# TASK
Output the data in full. Keep every word exact and exclude the pictures.

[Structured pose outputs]
::::

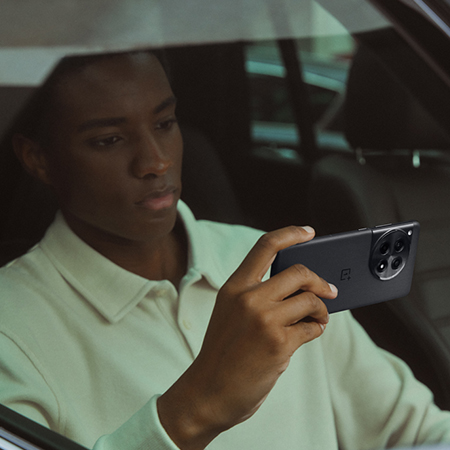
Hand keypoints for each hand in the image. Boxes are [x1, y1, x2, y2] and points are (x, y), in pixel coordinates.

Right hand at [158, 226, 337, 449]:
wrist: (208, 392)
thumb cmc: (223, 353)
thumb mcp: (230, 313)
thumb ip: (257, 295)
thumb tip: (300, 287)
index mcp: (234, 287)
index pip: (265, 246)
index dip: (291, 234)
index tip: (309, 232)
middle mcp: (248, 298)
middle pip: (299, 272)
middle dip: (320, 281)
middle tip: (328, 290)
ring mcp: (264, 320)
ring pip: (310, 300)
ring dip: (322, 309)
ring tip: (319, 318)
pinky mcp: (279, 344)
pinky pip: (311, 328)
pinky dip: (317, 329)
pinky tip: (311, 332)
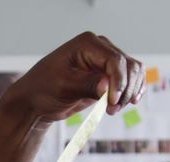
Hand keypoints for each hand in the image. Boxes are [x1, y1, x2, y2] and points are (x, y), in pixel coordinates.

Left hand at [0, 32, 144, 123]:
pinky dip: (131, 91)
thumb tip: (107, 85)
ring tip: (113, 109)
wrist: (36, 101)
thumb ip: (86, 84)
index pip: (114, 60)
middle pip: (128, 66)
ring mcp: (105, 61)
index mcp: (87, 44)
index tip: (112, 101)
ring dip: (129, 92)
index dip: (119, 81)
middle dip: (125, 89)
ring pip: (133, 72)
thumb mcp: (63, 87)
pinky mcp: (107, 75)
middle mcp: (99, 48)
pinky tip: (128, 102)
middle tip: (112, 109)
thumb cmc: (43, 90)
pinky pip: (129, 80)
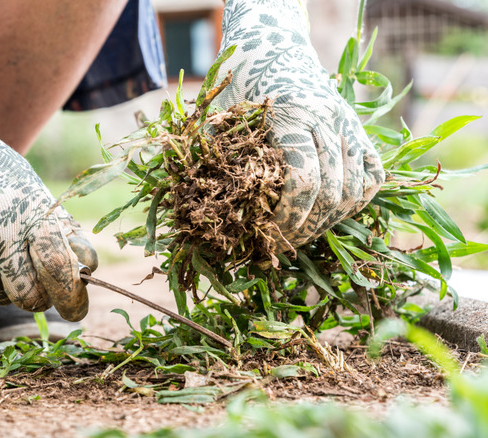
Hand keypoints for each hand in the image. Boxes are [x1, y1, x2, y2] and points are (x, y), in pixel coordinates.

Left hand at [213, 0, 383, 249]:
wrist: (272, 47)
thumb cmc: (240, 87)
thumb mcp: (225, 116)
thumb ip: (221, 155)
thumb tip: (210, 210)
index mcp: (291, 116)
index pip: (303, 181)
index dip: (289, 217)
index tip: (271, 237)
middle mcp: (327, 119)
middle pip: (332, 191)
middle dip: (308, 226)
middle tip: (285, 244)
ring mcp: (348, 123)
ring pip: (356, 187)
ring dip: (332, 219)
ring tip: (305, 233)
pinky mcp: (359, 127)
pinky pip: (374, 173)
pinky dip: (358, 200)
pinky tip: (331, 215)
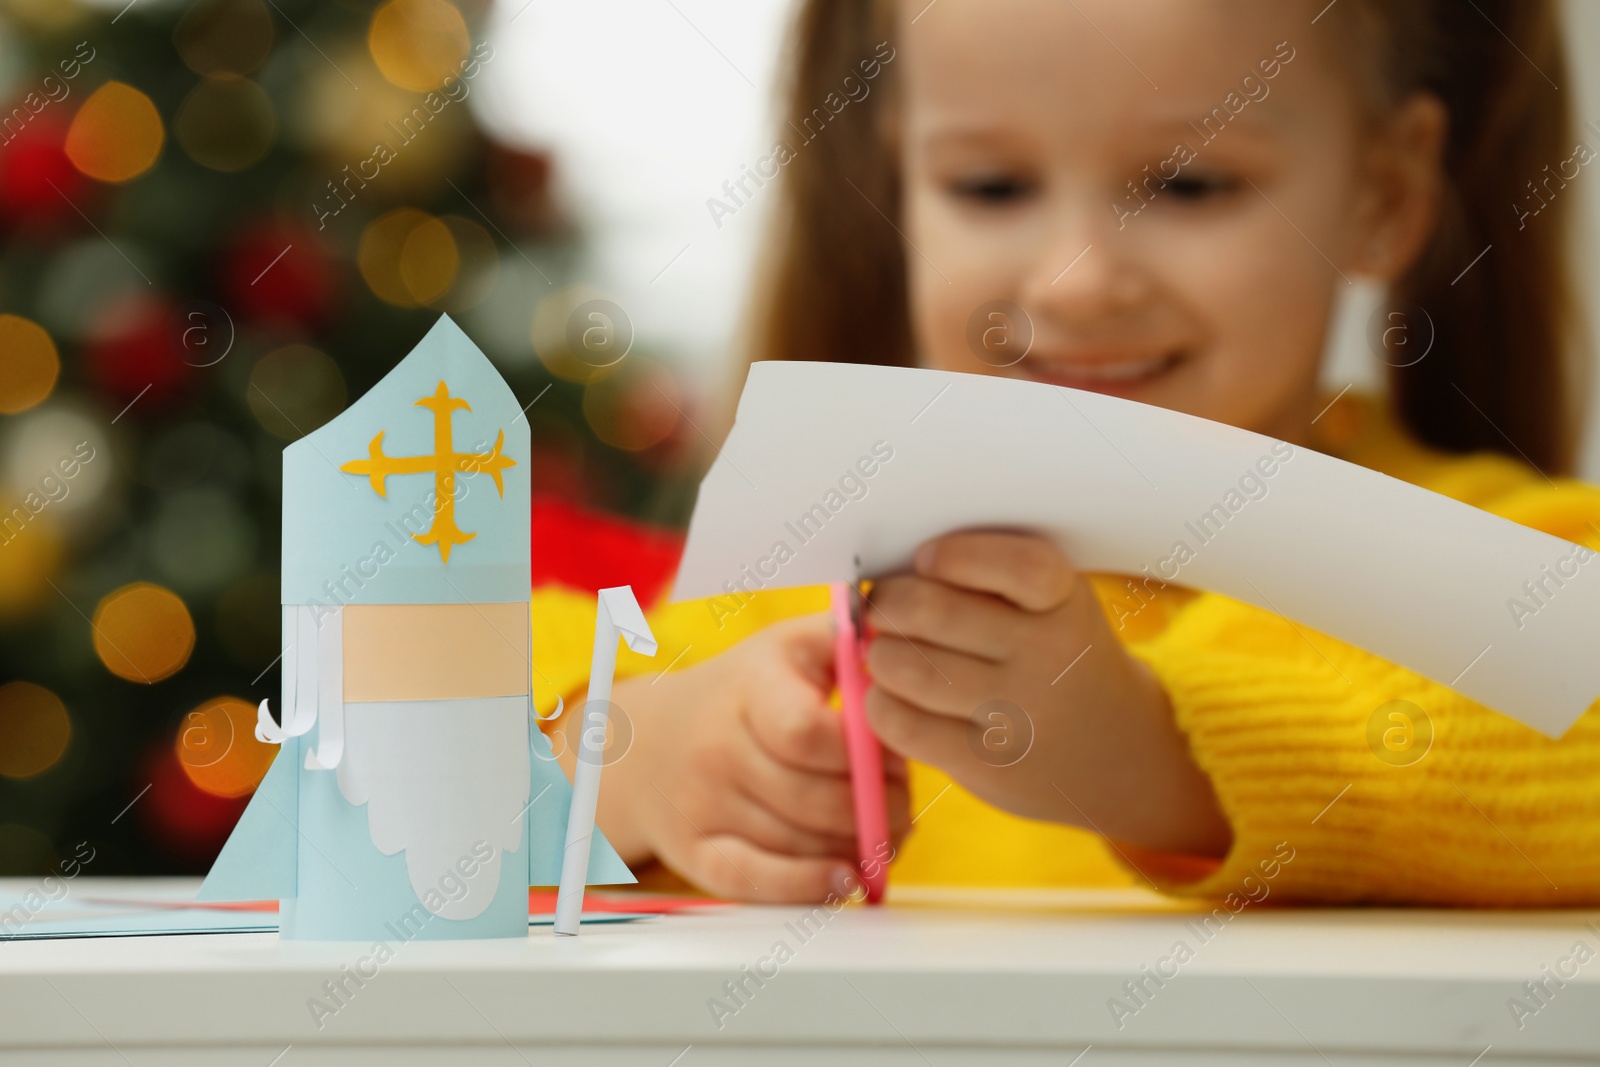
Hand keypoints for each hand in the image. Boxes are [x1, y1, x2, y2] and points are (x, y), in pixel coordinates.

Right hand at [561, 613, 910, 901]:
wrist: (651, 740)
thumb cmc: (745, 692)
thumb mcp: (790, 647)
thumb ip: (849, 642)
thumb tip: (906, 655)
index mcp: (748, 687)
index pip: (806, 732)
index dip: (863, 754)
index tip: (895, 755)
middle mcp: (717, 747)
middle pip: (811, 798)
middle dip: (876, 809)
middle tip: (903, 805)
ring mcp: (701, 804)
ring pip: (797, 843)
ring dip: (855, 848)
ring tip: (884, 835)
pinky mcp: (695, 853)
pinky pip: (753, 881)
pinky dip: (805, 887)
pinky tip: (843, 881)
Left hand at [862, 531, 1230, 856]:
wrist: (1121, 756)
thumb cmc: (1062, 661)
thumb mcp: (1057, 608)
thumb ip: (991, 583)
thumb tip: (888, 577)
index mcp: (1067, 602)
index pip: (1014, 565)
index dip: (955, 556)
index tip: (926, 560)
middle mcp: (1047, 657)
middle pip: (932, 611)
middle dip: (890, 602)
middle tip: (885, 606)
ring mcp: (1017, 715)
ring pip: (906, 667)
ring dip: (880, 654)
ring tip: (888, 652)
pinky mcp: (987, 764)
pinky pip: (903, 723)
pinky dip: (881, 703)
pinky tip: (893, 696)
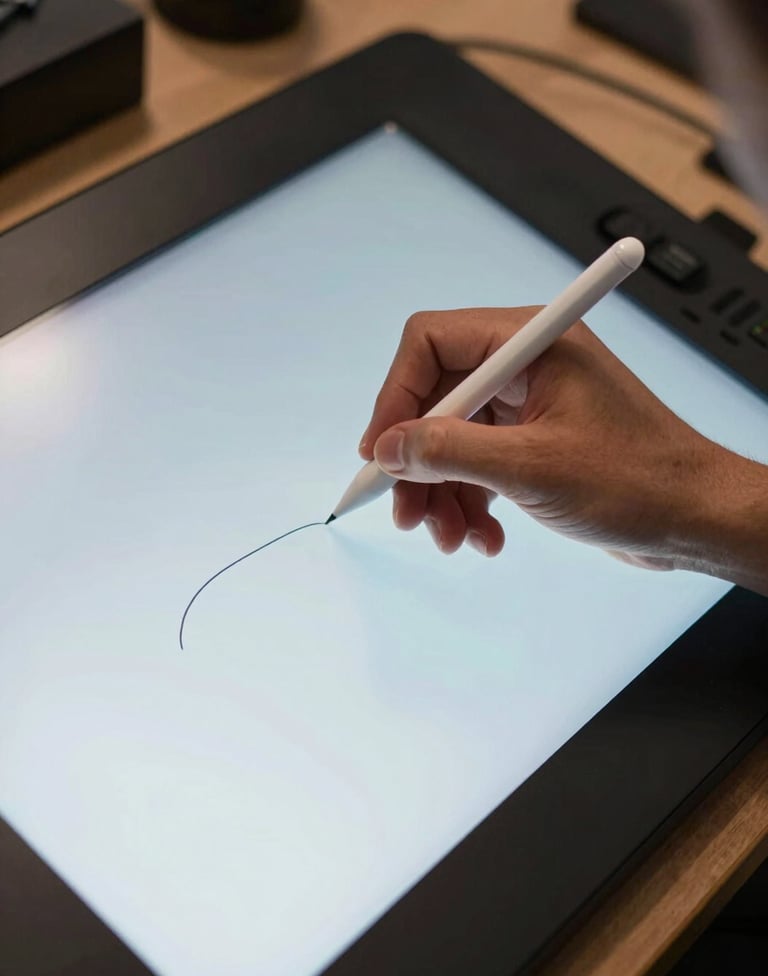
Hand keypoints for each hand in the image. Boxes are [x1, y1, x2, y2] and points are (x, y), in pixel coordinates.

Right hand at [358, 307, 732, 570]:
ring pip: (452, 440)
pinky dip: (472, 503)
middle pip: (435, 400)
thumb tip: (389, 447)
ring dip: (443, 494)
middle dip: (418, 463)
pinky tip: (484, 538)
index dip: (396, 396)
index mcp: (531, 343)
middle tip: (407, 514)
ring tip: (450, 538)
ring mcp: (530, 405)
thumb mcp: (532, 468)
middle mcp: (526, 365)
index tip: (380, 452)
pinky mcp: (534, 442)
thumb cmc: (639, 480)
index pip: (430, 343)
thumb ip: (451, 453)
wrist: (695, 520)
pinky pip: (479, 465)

::::

# FINISHED TASK
Hand keypoints for each hand in the image. Boxes are [x1, y1, x2, y2] and points are (x, y), in pixel coordinates.

Right hand at [158, 226, 337, 449]:
wrist: (208, 392)
thumb cmc: (223, 353)
thumb mcp: (230, 313)
thumb ip: (257, 295)
thumb tip: (300, 287)
index mcp: (234, 287)
index pip: (265, 246)
index dip: (291, 234)
index tip: (309, 232)
middle mcp: (248, 298)
middle pip: (299, 272)
middle dip: (320, 281)
middle tip: (328, 290)
ring mcp: (264, 320)
ring pip: (310, 300)
ring dip: (322, 309)
ring tip: (319, 318)
pinky mcp: (279, 344)
pinky pip: (311, 328)
pinky dip: (317, 329)
pinky tip: (311, 332)
Hand keypoints for each hand in the image. Boxes are [x1, y1, x2, y2] and points are (x, y), in pixel coordinates.

Left hand at [0, 32, 144, 123]:
pinky dip: (131, 91)
thumb tip: (107, 85)
ring tip: (113, 109)
wrist: (36, 101)
thumb ip: (86, 84)
index pip: (114, 60)
middle pip: (128, 66)
ring mcp: (105, 61)
index mcp: (87, 44)
index tip: (112, 101)
ring dip: (129, 92)
index dip: (119, 81)
middle dip: (125, 89)
ring pip: (133, 72)
thumb mcp: (63, 87)
pinky mcp: (107, 75)
middle mcp: (99, 48)
pinky tip: (128, 102)
middle tip: (112, 109)
thumb cmc: (43, 90)
pinky pip: (129, 80)
Hand keypoints for each hand in the image. Boxes are [x1, y1, x2, y2] and points are (x, y), in pixel coordinates.

Left hand at [213, 0, 383, 249]:
wrist: (272, 47)
thumb cmc: (240, 87)
thumb mcp: (225, 116)
thumb ip: (221, 155)
thumb tip: (210, 210)
index mcp: (291, 116)
index pip: (303, 181)
index dip: (289, 217)
index tip: (271, 237)
middle mcp: (327, 119)
middle pip: (332, 191)
middle dip: (308, 226)
middle tip: (285, 244)
ring mcp: (348, 123)
ring pip: (356, 187)
ring dip: (332, 219)
ring tip: (305, 233)
pinky mcp: (359, 127)
pinky pip: (374, 173)
pinky dip: (358, 200)
pinky tip: (331, 215)
Hand keypoints for each hand in the image. Boxes are [x1, y1, x2, y2] and points are (x, y), in pixel coordinates.

Right hand at [561, 613, 910, 901]:
wrist: (651, 740)
thumb cmc: (745, 692)
thumb mcp: (790, 647)
thumb ip: (849, 642)
thumb tip: (906, 655)
index mcp: (748, 687)
index pip: (806, 732)
index dip: (863, 754)
index tip: (895, 755)
middle mcp: (717, 747)
middle pip: (811, 798)
middle dip: (876, 809)
middle tip: (903, 805)
ring mcp: (701, 804)
ring pip: (797, 843)
ring dip: (855, 848)
ring tip: (884, 835)
pinky mcp: (695, 853)
pinky pip: (753, 881)
pinky dip: (805, 887)
pinky tip: (843, 881)
Left hand at [862, 531, 1230, 856]:
wrist: (1121, 756)
thumb cmc: (1062, 661)
thumb mcp: (1057, 608)
thumb ip: (991, 583)
thumb tip: (888, 577)
index mcp: (1067, 602)
index pip: (1014, 565)
index dip: (955, 556)
index tip: (926, 560)
middle mcp: (1047, 657)
middle pip: (932, 611)
middle dip: (890, 602)
middle tip: (885, 606)
ring mcp: (1017, 715)
ring pip: (906, 667)
ring dip: (880, 654)
ring tip: (888, 652)
pinky mcp: (987, 764)
pinky pip: (903, 723)
pinky dip: (881, 703)
pinky tip: (893, 696)
Hand keypoints for each hand in the image. Boxes are [x1, y1, x2, y2] and points are (x, y), in pixel coordinates.

Right hand at [358, 307, 732, 570]:
ring pip: (452, 440)
pinky dip: (472, 503)
middle pip: (435, 400)
thumb tip: (389, 447)
ring dip: (443, 494)
middle dip: (418, 463)
pinky tip: (484, 538)
index dip: (396, 396)
index mcp: (531, 343)
middle tip: (407, 514)
ring tip: (450, 538)
ring mcp: (530, 405)
thumb mcp: (532, 468)
middle mcp: (526, 365)
index tip: (380, 452)
pinky mcp: (534, 442)
thumb cmc: (639, 480)
index pip: (430, 343)
thumb ip: (451, 453)
wrist: (695, 520)
pinky pip: (479, 465)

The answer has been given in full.